Chicago Cubs: Can we trade blowouts for pitching help?
|Tuesday, July 24, 2018, 12:15 PM- -|
If last night didn’t accentuate the need for the Cubs to obtain pitching help, I don’t know what will. Granted, Luke Farrell was brought up from Triple-A Iowa as a sixth starter, due to the doubleheader the Cubs played on Saturday, but still, that’s two blowouts in less than a week. Farrell allowed five runs in the first, then gave up another one in the second, but that was more than the D-backs needed, as the Cubs fell by a final score of 7-1.
On a happy note, I have pitching stats for the Cubs’ position players: Tommy La Stella (0-0, 24.55 ERA), Ian Happ (0-0, 0.00 ERA), Victor Caratini (0-0, 9.00 ERA), and last but not least, for the greatest reliever of all time, Anthony Rizzo (0-0, 0.00 ERA). Yes, I know, Rizzo and Happ have the same records, so I went to batting stats for the tie-breaker, and the greatest leadoff man of all time gets the win. Besides, I still think Happ is going to be traded…

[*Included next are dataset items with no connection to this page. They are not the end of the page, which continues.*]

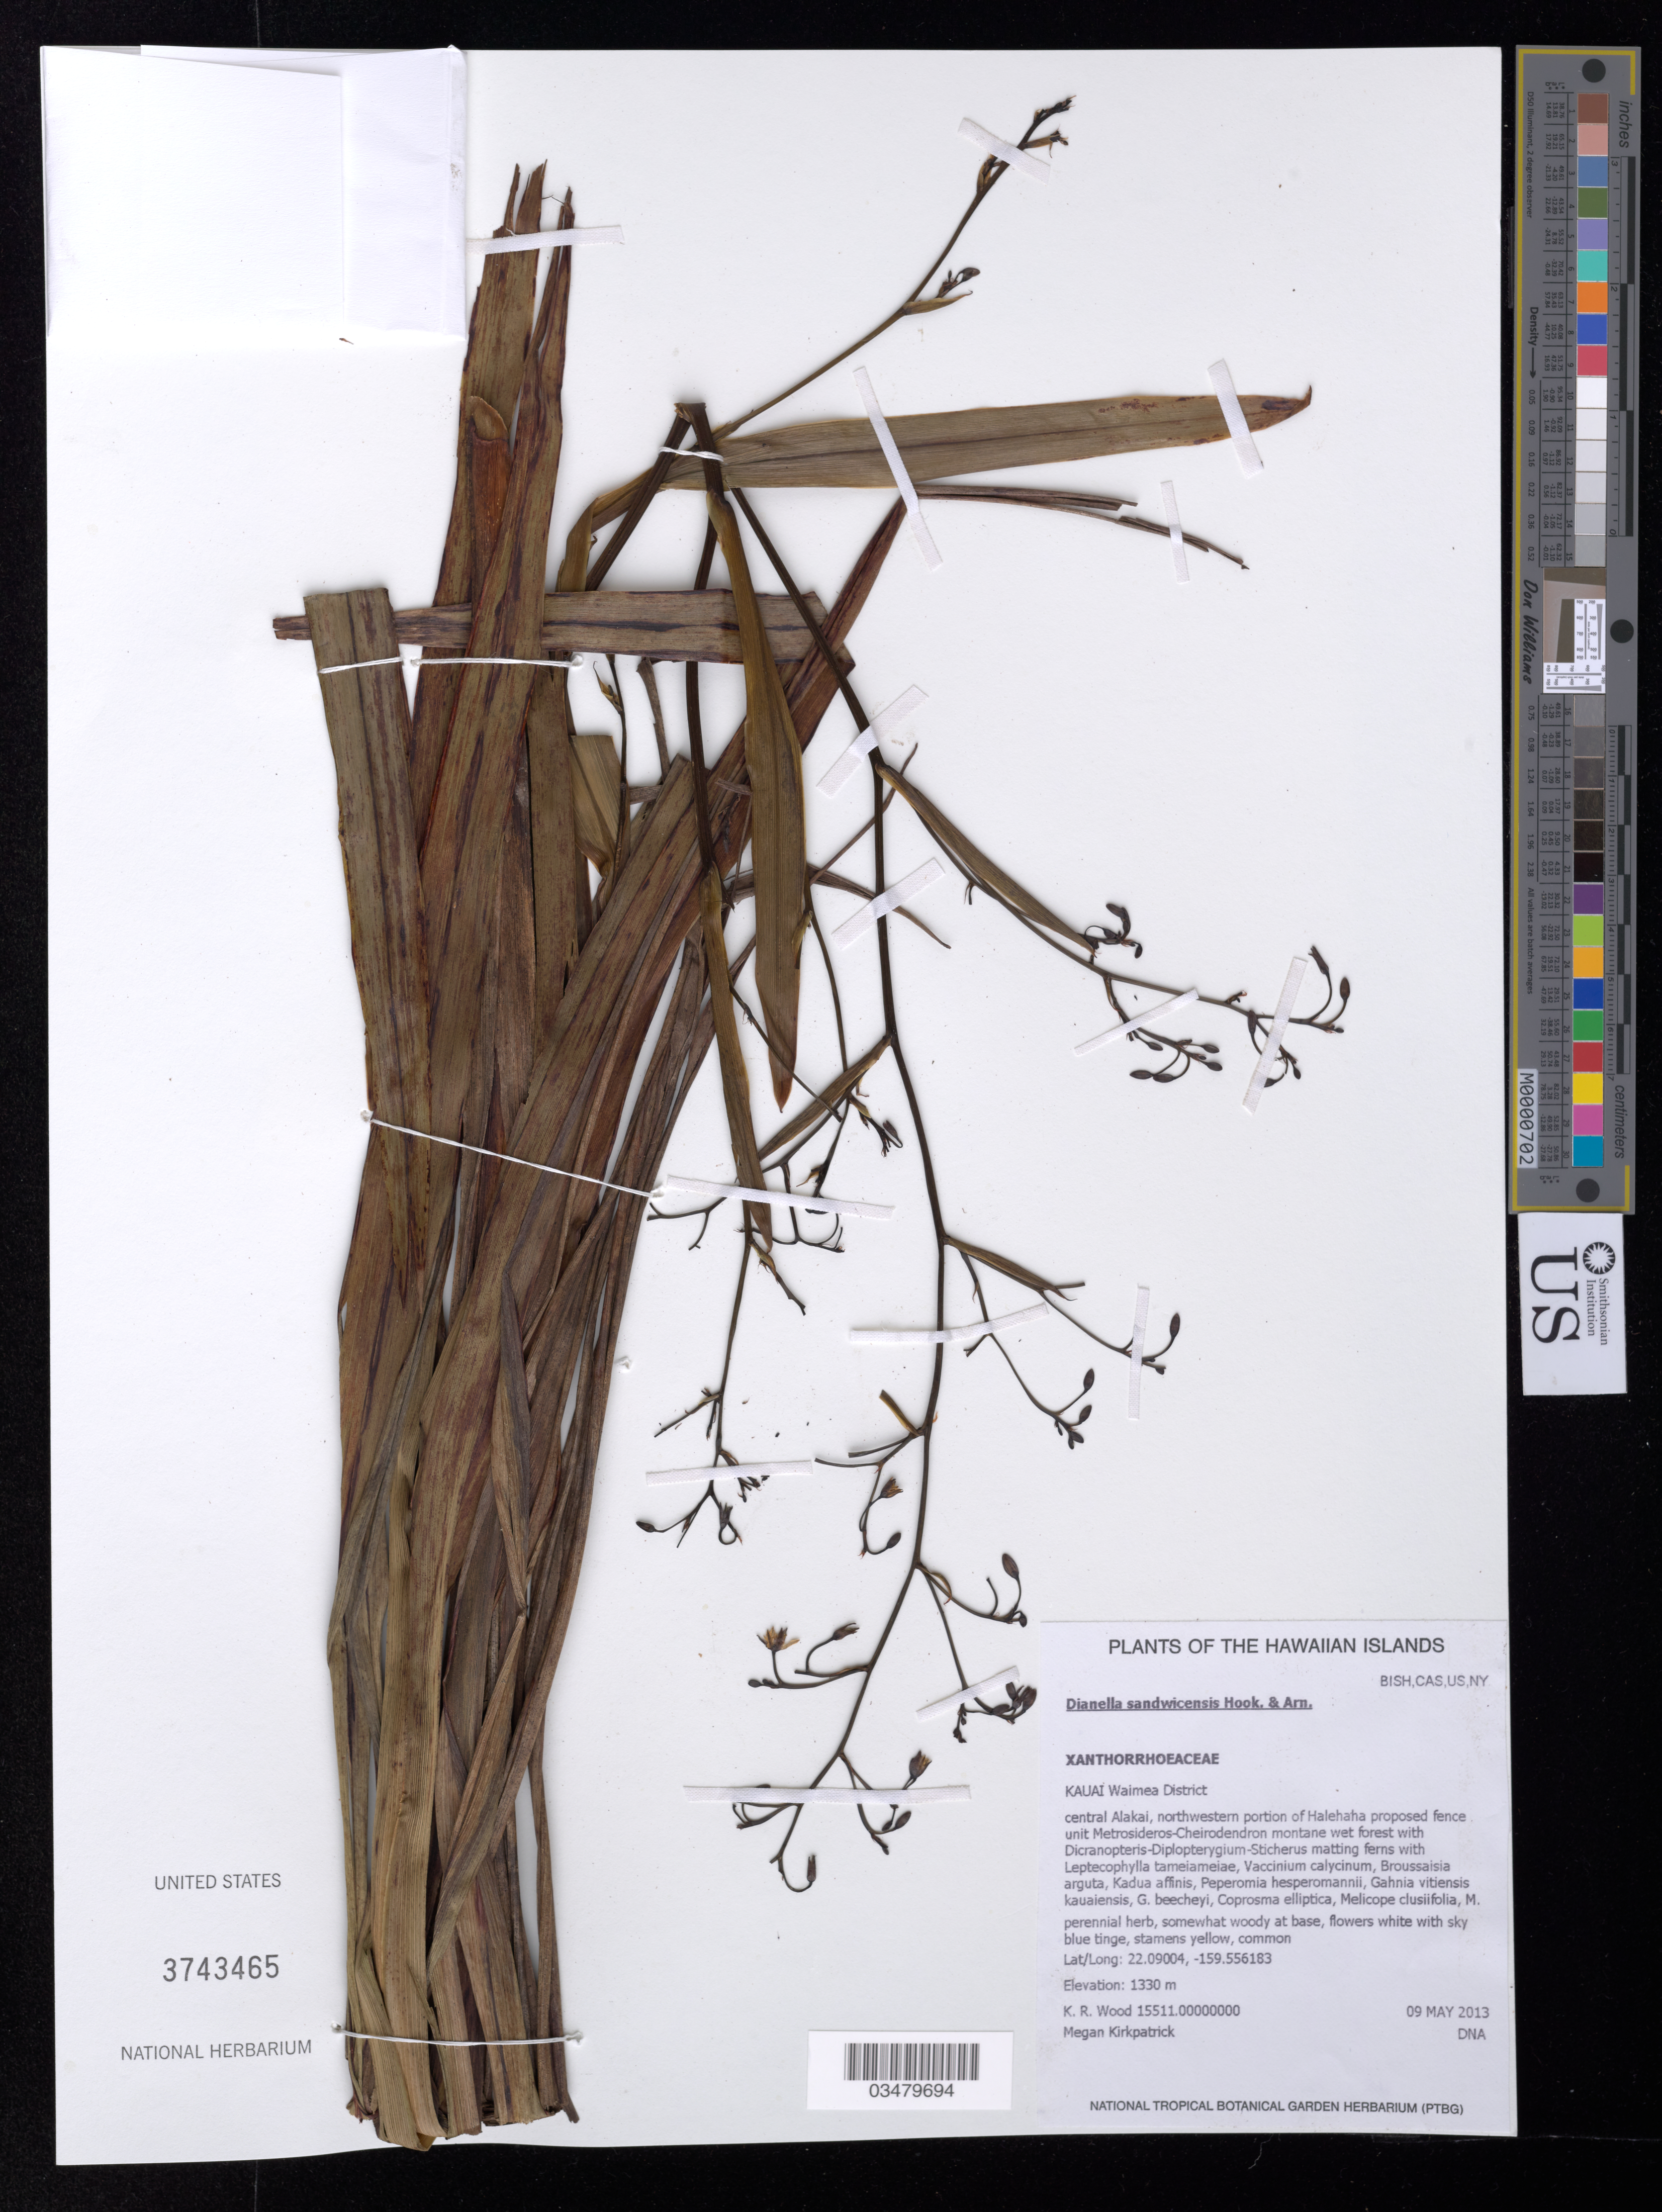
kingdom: Plantae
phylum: Tracheophyta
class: Liliopsida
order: Asparagales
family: Asphodelaceae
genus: Dianella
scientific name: Dianella sandwicensis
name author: Hook. & Arn.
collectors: K. R. Wood & M. Kirkpatrick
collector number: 15511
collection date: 2013-05-09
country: United States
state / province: Hawaii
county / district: Kauai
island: Kauai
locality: Waimea District, central Alakai, northwestern portion of Halehaha proposed fence unit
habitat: Montane wet forest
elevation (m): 1330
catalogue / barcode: US 3743465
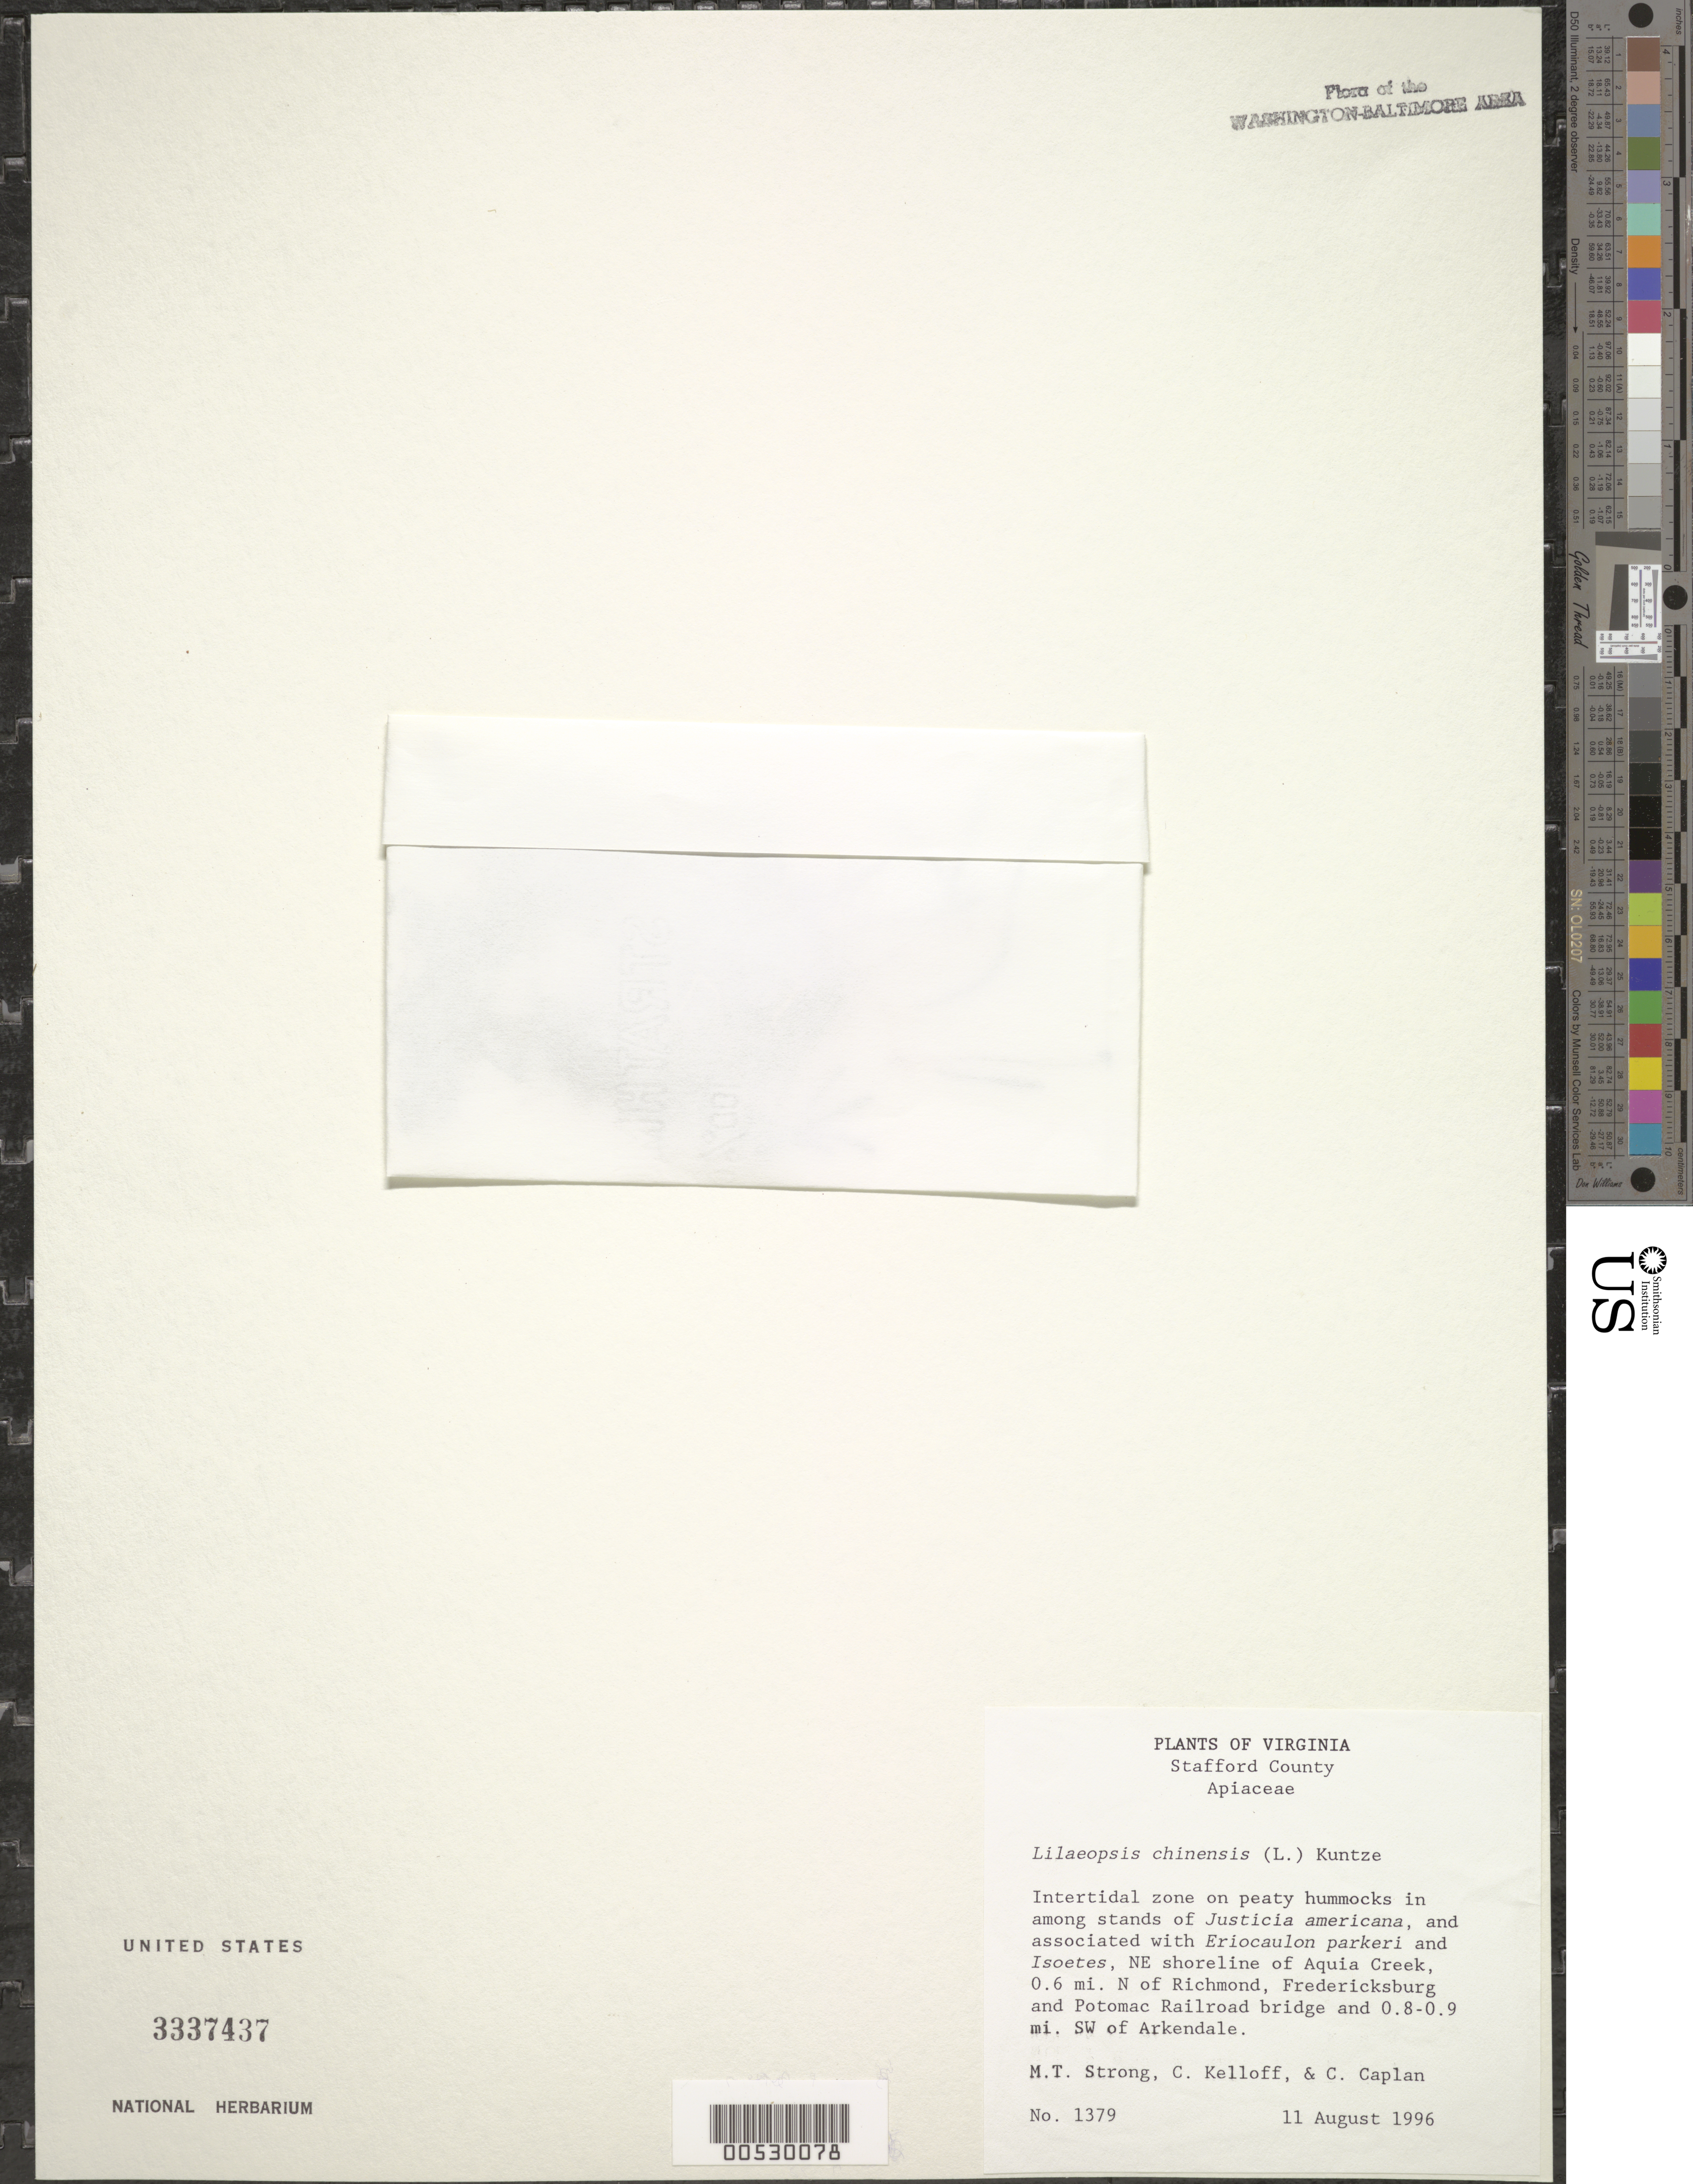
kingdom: Plantae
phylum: Tracheophyta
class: Magnoliopsida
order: Apiales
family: Apiaceae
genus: Lilaeopsis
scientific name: Lilaeopsis chinensis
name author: (L.) Kuntze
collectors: M. T. Strong, C. L. Kelloff & C. Caplan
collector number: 1379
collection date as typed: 11 Aug 1996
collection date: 1996-08-11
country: United States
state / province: Virginia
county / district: Stafford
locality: NE shoreline of Aquia Creek, 0.6 mi. N of Richmond, Fredericksburg and Potomac Railroad bridge and 0.8-0.9 mi. SW of Arkendale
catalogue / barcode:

Okay, so what do the Cubs do about pitching? Watching the position players pitch is amusing, almost cute, but they shouldn’t be pitching unless the Cubs are dominating their opponent, and twice now, that hasn’t been the case.
We’re now down to a week before the non-waiver trade deadline passes, and all they have acquired is reliever Jesse Chavez. Chavez has been great, in fact, other than giving up a single, he’s been flawless, but he can only boost the team so much.
With the Brewers’ Brent Suter now on the disabled list (torn UCL which will probably require Tommy John surgery), the Crew has now unofficially entered the race for a starter. Milwaukee has suffered multiple pitching injuries this year, and this may have been the last straw. Last week they were looking for middle-infield help, but now their focus has most likely shifted. The Brewers are performing way too well, to let a rotation issue stop them, and they’ll be hunting hard for help. They may settle for a rental like Eovaldi, but any pitcher (Zach Britton) they even attempt to obtain will ultimately raise the price for the Cubs, as that’s one more dog in the fight.
Every trade-free day that passes for Chicago is more likely to cost the Cubs names from the big-league roster, as we draw closer to the end. This year seems to be a seller’s market for starting pitchers, and if the Cubs don’t pounce quickly, they’ll either find themselves short-handed, or they’ll be leveraging the proverbial farm in order to get some help.